◆ **Aim of the exercise**
Write out the text of all the rows below again, replacing "esikoisen" with "vanhimman lapsen" and changing nothing else. Leave the pictures out of your answer.

◇ ◇ ◇ ◇ ◇ ◇ ◇

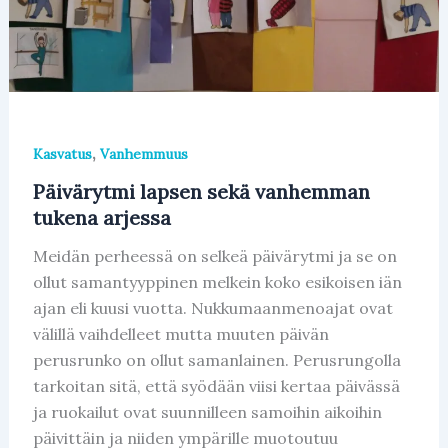
,
Kasvatus
Vanhemmuus
Päivärytmi lapsen sekä vanhemman
tukena arjessa
Meidän perheessä on selkeä päivärytmi ja se on
ollut samantyyppinen melkein koko esikoisen iän
ajan eli kuusi vuotta. Nukkumaanmenoajat ovat
välillä vaihdelleet mutta muuten päivän
perusrunko on ollut samanlainen. Perusrungolla
tarkoitan sitä, että syödään viisi kertaa päivässä
ja ruokailut ovat suunnilleen samoihin aikoihin
päivittäin ja niiden ympärille muotoutuu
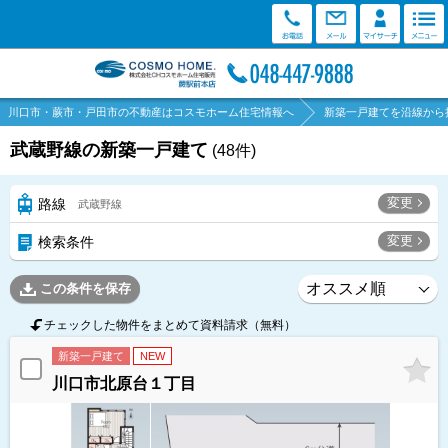
川口市・蕨市・戸田市の不動産はコスモホーム住宅情報へ
新築一戸建てを沿線から
武蔵野線の新築一戸建て
(
48
件)
変更
路線
武蔵野線
変更
検索条件
この条件を保存
チェックした物件をまとめて資料請求（無料）
新築一戸建て
NEW
川口市北原台１丁目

◇ ◇ ◇ ◇ ◇ ◇ ◇

◆ **Expected answer**
,
Kasvatus
Vanhemmuus
Päivärytmi lapsen sekä vanhemman
tukena arjessa
Meidän perheessä on selkeä päivärytmi ja se on
ollut samantyyppinen melkein koko vanhimman lapsen iän
ajan eli kuusi vuotta. Nukkumaanmenoajat ovat
välillä vaihdelleet mutta muuten päivän
perusrunko on ollut samanlainen. Perusrungolla
tarkoitan sitä, että syödään viisi kertaa päivässä
ja ruokailut ovat suunnilleen samoihin aikoihin
päivittäin ja niiden ympärille muotoutuu
川口市・蕨市・戸田市の不動産はコスモホーム住宅情報へ
新築一戸建てを沿線から
武蔵野線の新築一戸建て
(
48
件)
変更
路線
武蔵野線
変更
検索条件
この条件を保存
チェックした物件をまとめて資料請求（無料）
新築一戸建て
NEW
川口市北原台１丁目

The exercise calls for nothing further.